WHAT TO WORK ON:
An exact transcription of all the records is required, minus the images.

• • • • • • •

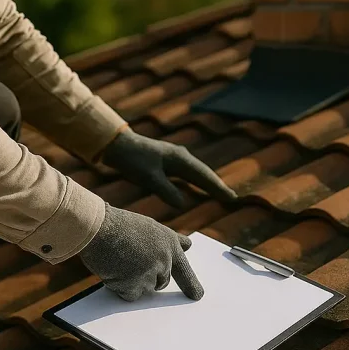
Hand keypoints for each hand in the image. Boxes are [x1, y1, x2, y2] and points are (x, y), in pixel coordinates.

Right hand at [79, 204, 203, 301]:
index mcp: (169, 243)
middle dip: (148, 277)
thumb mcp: (149, 227)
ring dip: (132, 281)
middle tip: (130, 263)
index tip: (197, 295)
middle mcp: (165, 258)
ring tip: (119, 260)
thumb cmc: (118, 225)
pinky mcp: (136, 284)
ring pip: (145, 289)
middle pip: (161, 282)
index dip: (191, 284)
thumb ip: (167, 241)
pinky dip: (120, 287)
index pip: (184, 268)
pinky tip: (113, 269)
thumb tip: (187, 246)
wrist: (98, 226)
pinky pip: (130, 295)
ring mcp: (151, 272)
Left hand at [100, 129, 236, 207]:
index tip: (232, 198)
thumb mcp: (148, 177)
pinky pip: (186, 174)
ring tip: (220, 194)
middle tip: (232, 199)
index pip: (204, 176)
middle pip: (203, 174)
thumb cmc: (132, 159)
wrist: (116, 144)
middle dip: (217, 186)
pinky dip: (195, 182)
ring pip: (196, 173)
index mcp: (179, 159)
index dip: (218, 188)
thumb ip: (165, 190)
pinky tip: (196, 188)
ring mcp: (173, 158)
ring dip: (207, 184)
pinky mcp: (165, 162)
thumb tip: (183, 204)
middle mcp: (180, 157)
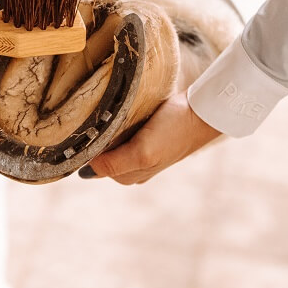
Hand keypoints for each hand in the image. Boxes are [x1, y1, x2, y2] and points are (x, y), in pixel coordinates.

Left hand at [82, 91, 221, 183]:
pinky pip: (123, 129)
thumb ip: (114, 163)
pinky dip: (119, 121)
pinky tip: (123, 112)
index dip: (90, 149)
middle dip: (99, 139)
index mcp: (130, 176)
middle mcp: (134, 166)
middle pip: (102, 153)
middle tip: (103, 119)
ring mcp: (141, 150)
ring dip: (108, 128)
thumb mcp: (142, 152)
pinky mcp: (147, 133)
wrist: (202, 112)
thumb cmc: (174, 132)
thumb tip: (86, 171)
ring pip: (111, 141)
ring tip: (113, 113)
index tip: (90, 130)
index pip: (95, 165)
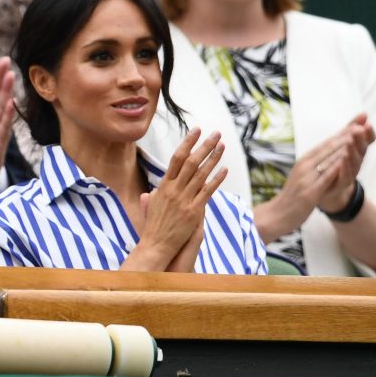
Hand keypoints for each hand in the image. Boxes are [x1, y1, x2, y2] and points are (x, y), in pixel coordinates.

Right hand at [137, 129, 225, 267]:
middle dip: (204, 146)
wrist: (155, 245)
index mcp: (163, 186)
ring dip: (213, 158)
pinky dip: (216, 180)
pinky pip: (207, 192)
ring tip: (222, 146)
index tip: (196, 130)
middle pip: (191, 162)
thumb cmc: (153, 227)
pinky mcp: (193, 211)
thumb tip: (153, 191)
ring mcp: (183, 200)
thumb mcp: (151, 207)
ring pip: (200, 174)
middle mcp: (173, 190)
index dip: (187, 143)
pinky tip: (224, 170)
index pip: (176, 158)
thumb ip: (154, 197)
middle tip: (216, 133)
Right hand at [262, 114, 374, 236]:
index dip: (341, 133)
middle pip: (328, 147)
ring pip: (328, 158)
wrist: (276, 215)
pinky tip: (347, 158)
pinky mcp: (310, 191)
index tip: (355, 122)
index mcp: (303, 162)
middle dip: (346, 134)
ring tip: (358, 134)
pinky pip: (326, 176)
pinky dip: (337, 165)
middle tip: (360, 122)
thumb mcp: (302, 178)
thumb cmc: (291, 198)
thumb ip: (312, 167)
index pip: (325, 144)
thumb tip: (325, 157)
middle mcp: (304, 166)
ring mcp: (306, 178)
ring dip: (344, 145)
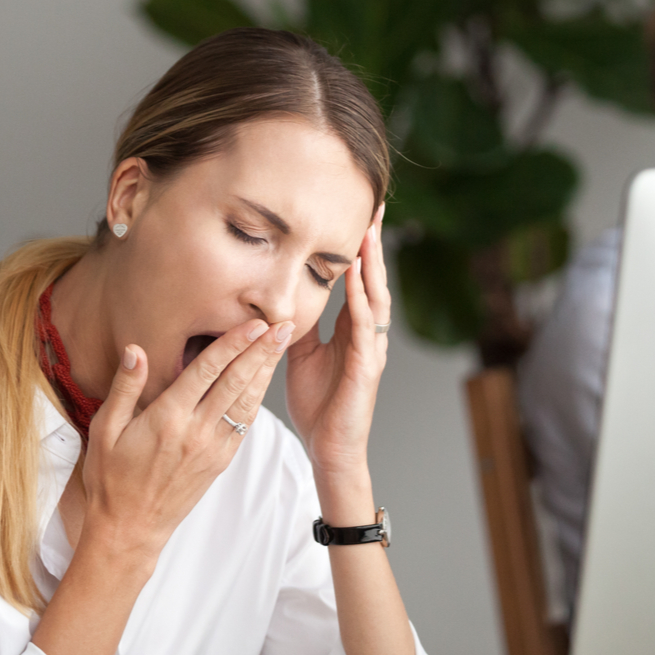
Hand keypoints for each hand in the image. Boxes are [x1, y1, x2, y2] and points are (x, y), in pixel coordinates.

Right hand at [79, 317, 293, 560]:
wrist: (130, 528)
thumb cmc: (111, 478)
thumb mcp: (104, 430)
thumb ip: (125, 387)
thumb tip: (137, 350)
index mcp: (168, 418)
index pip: (208, 371)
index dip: (233, 343)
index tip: (254, 323)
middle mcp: (196, 431)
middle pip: (237, 382)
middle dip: (262, 350)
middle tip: (284, 324)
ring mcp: (212, 448)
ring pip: (247, 402)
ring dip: (266, 371)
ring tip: (282, 344)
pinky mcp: (220, 462)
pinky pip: (244, 424)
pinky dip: (257, 398)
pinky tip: (265, 380)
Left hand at [286, 205, 389, 479]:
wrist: (328, 449)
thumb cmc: (318, 404)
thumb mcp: (299, 354)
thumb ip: (296, 324)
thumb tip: (278, 296)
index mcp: (351, 329)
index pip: (358, 279)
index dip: (359, 247)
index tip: (358, 212)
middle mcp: (367, 334)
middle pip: (374, 279)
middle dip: (373, 243)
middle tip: (375, 206)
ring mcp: (370, 350)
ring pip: (376, 297)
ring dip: (372, 264)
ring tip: (370, 232)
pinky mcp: (367, 368)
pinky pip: (365, 329)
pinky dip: (362, 302)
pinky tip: (358, 280)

• • • • • • •

RESULT FOR THIS EXERCISE:
Hand keypoints for each hand in the image. Boxes are [x1, y1, x2, y2] and points are (x, y), in pixel coordinates.

Right hand at [79, 204, 203, 301]:
index mcp: (169, 243)
middle dip: (148, 277)
thumb mcp: (149, 227)
ring dip: (132, 281)
middle tip: (130, 263)
index tip: (197, 295)
middle mcp: (165, 258)
ring tip: (119, 260)
thumb cmc: (118, 225)
pinky mcp: (136, 284)
ring pip: (145, 289)
middle pip: (161, 282)
index dip: (191, 284)
thumb ip: (167, 241)
pinky dip: (120, 287)
index pip: (184, 268)
pinky tip: (113, 269)
thumb tip: (187, 246)
wrist: (98, 226)
pinky pip: (130, 295)
ring mcp: (151, 272)
Left hand at [100, 129, 236, 207]:
index tip: (232, 198)
thumb mcp: (148, 177)
pinky pip: (186, 174)
ring tip: (220, 194)
middle tip: (232, 199)
index pip: (204, 176)
middle pip: (203, 174)
thumb cmc: (132, 159)
wrist: (116, 144)
middle dip: (217, 186)
pinky dip: (195, 182)
ring pip: (196, 173)
index mcp: (179, 159)
index dip: (218, 188)
thumb ip: (165, 190)
pinky tip: (196, 188)
ring mcp: (173, 158)
ring dip: (207, 184)
pinky mcp: (165, 162)
thumb tip: (183, 204)
middle mcp: (180, 157)
Hand keypoints for each hand in the image. Boxes are [x1, y1, x2, y2] and points are (x, y), in pixel coordinates.

Left hand at [82, 91, 221, 183]:
pinky pip: (123, 129)
thumb ip: (114, 163)
pinky dip: (119, 121)
pinky tip: (123, 112)
index dip: (90, 149)
middle dip: (99, 139)
index mcp: (130, 176)
middle mcp: (134, 166)
middle pip: (102, 153)
middle tip: (103, 119)
ring mcp: (141, 150)
ring dip: (108, 128)
thumb mcp: (142, 152)
pinky mcp: (147, 133)
wrist: (202, 112)
thumb cmc: (174, 132)
thumb tip: (86, 171)
ring pip: (111, 141)
ring tip: (113, 113)
index tip: (90, 130)
index pip: (95, 165)
Hand keypoints for each hand in the image. Boxes are [x1, y1, x2, y2] and points are (x, y), in pixel coordinates.

Right hand at [137, 129, 225, 267]:
middle dip: (204, 146)
wrist: (155, 245)
index mcp: (163, 186)
ring dip: (213, 158)
pinky dip: (216, 180)
pinky pip: (207, 192)
ring tip: (222, 146)
index tip: (196, 130)
middle pip: (191, 162)
thumb cmc: (153, 227)
pinky mcp: (193, 211)
thumb tip: (153, 191)
ring mcp: (183, 200)
thumb mcp: (151, 207)
ring pip: (200, 174)
middle mcp: (173, 190)
index dip: (187, 143)
pinky tip: (224, 170)
index pip: (176, 158)
thumb ip: (154, 197)
middle tip: (216, 133)
Right hand at [262, 114, 374, 236]:
index dip: (341, 133)
middle pip: (328, 147)
ring pip: (328, 158)
wrist: (276, 215)
pinky tip: (347, 158)
pinky mcp: (310, 191)
index tip: (355, 122)
index mcp: (303, 162)
middle dip: (346, 134)
ring tip: (358, 134)
pinky pip: (326, 176)
pinky dip: (337, 165)
middle tip: (360, 122)
thumb mcp: (302, 178)
thumb cmc: (291, 198)
thumb ip: (312, 167)
index pip: (325, 144)
thumb tip: (325, 157)
middle mcp: (304, 166)
ring mcp: (306, 178)
ring dip: (344, 145)
Hand keypoints for each hand in the image. Boxes are [x1, y1, x2, y2] and points are (x, y), in pixel coordinates.

Right hand at [79, 317, 293, 560]:
wrist: (130, 528)
thumb cmc: (111, 478)
thumb mcp: (104, 430)
thumb ip: (125, 387)
thumb tip: (137, 350)
index mcp: (168, 418)
index pip: (208, 371)
index dip: (233, 343)
index tip: (254, 323)
middle mcp: (196, 431)
middle pip: (237, 382)
middle dip: (262, 350)
middle tip: (284, 324)
ring mcp: (212, 448)
ring pip: (247, 402)
ring dip: (266, 371)
ring tip: (282, 344)
pinky mcp: (220, 462)
pinky pip: (244, 424)
pinky dip: (257, 398)
pinky tip: (265, 380)
Left hand at [286, 205, 389, 479]:
wrist: (328, 449)
thumb cmc: (318, 404)
thumb mcp: (299, 354)
thumb ip: (296, 324)
thumb tip: (278, 296)
index mcp: (351, 329)
index pip: (358, 279)
index dip: (359, 247)
index tip: (358, 212)
middle mcp: (367, 334)
middle pip: (374, 279)
middle dip: (373, 243)
middle tip: (375, 206)
ring mcp: (370, 350)
ring pip: (376, 297)
ring dip: (372, 264)
ring tip: (370, 232)
pinky mcp: (367, 368)
pinky pip: (365, 329)
pinky dip: (362, 302)
pinky tip: (358, 280)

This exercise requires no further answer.